> **DATASET**

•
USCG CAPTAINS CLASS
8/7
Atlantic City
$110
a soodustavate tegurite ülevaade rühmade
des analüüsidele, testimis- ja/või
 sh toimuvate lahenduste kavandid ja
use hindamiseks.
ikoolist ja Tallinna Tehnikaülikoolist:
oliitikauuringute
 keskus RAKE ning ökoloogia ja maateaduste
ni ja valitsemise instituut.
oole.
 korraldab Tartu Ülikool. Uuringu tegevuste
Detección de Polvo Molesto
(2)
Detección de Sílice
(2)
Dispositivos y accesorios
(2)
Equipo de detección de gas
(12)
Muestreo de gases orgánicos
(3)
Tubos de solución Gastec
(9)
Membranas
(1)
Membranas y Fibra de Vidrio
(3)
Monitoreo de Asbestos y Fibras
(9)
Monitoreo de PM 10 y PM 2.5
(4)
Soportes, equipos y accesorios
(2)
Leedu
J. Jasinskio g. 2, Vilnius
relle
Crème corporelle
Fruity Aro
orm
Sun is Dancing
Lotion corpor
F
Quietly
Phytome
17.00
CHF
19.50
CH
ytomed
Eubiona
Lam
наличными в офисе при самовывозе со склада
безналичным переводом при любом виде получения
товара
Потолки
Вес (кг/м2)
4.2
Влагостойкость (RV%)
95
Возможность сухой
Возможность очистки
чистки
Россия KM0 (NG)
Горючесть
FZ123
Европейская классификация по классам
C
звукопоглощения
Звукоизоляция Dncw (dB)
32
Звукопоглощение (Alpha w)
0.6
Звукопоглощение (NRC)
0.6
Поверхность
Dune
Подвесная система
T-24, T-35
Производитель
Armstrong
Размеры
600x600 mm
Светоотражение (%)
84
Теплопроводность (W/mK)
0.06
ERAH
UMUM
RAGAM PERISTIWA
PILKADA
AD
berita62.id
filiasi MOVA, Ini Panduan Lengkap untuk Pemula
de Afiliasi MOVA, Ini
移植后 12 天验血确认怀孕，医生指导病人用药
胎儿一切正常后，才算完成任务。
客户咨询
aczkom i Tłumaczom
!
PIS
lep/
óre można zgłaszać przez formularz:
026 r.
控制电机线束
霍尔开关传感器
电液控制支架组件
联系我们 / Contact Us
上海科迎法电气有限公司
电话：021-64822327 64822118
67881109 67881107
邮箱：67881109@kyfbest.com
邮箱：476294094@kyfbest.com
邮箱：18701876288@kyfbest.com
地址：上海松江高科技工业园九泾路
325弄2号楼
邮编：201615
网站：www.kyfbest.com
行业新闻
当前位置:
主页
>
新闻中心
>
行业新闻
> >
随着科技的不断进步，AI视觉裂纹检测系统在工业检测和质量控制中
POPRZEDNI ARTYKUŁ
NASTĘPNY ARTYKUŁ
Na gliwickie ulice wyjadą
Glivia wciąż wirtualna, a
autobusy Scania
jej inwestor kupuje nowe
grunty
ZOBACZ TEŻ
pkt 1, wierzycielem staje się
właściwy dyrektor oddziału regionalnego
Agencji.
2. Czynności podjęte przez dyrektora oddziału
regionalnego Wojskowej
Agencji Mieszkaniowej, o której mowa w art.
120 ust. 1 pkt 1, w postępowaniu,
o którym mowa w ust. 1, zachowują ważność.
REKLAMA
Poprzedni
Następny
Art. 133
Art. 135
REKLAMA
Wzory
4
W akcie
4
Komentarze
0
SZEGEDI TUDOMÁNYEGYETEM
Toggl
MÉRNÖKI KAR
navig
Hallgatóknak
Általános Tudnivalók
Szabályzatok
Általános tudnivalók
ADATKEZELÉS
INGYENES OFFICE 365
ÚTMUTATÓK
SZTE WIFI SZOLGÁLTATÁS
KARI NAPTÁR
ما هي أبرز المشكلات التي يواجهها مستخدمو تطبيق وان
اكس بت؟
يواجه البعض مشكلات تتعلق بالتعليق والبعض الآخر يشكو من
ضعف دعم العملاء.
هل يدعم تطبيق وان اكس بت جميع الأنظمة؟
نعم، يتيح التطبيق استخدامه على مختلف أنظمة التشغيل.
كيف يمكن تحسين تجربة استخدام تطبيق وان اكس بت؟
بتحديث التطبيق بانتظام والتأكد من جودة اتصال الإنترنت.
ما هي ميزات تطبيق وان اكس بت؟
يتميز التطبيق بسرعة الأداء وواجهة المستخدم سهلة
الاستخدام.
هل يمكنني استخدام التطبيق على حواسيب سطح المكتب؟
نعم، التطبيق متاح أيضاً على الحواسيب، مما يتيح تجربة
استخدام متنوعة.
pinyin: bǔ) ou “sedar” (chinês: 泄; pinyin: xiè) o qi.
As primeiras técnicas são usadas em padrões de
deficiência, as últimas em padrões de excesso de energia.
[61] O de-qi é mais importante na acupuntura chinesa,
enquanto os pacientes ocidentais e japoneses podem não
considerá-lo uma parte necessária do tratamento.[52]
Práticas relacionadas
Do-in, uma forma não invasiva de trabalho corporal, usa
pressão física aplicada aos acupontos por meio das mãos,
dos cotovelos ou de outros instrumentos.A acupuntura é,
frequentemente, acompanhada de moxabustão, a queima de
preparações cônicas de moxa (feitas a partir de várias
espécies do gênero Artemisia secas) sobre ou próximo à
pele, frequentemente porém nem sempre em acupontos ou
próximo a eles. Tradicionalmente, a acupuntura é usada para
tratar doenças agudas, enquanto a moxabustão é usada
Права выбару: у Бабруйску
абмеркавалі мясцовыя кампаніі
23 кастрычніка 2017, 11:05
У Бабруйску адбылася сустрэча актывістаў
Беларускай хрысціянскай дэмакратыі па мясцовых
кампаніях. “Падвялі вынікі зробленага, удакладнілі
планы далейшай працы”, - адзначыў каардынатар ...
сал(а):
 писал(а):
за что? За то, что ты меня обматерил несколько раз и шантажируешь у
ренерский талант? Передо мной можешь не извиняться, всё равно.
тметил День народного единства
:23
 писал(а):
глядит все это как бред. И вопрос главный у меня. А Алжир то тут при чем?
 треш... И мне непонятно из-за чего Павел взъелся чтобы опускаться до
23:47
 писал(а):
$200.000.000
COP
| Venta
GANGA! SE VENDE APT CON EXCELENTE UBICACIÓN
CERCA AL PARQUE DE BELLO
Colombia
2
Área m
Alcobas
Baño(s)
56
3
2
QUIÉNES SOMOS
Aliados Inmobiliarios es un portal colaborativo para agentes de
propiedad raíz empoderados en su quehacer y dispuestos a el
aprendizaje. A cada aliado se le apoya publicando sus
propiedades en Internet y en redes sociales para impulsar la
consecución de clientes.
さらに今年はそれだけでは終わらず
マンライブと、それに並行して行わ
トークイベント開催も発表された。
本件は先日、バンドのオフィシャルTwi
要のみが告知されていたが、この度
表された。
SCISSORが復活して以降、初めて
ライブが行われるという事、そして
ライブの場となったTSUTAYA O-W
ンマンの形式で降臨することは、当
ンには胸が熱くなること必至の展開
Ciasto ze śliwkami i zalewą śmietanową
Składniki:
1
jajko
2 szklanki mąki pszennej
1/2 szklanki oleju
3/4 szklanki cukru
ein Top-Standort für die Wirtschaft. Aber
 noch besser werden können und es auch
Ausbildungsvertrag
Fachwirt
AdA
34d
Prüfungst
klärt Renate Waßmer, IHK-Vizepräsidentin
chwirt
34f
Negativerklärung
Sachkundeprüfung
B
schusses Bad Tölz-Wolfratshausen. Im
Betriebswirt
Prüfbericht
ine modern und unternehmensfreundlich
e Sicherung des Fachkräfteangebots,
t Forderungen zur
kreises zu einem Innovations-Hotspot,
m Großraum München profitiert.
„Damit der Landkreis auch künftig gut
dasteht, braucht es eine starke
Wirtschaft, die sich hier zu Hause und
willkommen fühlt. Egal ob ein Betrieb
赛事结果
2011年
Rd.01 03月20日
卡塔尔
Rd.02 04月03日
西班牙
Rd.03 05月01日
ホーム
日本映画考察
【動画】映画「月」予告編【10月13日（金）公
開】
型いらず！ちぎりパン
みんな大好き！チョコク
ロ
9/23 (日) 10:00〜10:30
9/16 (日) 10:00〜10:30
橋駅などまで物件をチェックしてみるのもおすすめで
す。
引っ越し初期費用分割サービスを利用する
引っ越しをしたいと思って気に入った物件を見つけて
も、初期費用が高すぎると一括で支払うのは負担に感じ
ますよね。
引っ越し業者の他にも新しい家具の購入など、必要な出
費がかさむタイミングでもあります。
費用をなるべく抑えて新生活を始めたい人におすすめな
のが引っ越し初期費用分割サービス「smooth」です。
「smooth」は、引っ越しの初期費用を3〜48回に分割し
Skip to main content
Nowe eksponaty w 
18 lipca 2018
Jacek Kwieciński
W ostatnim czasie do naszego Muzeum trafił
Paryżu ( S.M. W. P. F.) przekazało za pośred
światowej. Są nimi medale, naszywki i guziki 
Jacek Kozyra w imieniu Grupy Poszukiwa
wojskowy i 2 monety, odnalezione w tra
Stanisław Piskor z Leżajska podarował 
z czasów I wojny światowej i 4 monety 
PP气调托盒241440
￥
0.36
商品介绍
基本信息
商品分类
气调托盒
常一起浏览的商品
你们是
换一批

> **WHAT THE TASK ASKS**
Copy out only the lines above from the one with "نعم، التطبيق متاح" to the one with "Права выбару: у Бабруйску", inclusive, exactly as they stand.

> **RESPONSE TO THIS TASK**
نعم، التطبيق متاح أيضاً على الحواسيب، مما يتيح تجربة
استخدام متنوعة.
pinyin: bǔ) ou “sedar” (chinês: 泄; pinyin: xiè) o qi.
As primeiras técnicas são usadas em padrões de
deficiência, as últimas em padrões de excesso de energia.
[61] O de-qi é mais importante na acupuntura chinesa,
enquanto os pacientes ocidentais e japoneses podem não
considerá-lo uma parte necessária do tratamento.[52]
Práticas relacionadas
Do-in, uma forma não invasiva de trabalho corporal, usa
pressão física aplicada aos acupontos por meio das mãos,
dos cotovelos ou de outros instrumentos.A acupuntura é,
frequentemente, acompanhada de moxabustão, a queima de
preparações cônicas de moxa (feitas a partir de várias
espécies do gênero Artemisia secas) sobre ou próximo à
pele, frequentemente porém nem sempre em acupontos ou
próximo a eles. Tradicionalmente, a acupuntura é usada para
tratar doenças agudas, enquanto a moxabustão é usada
Права выбару: у Бабруйску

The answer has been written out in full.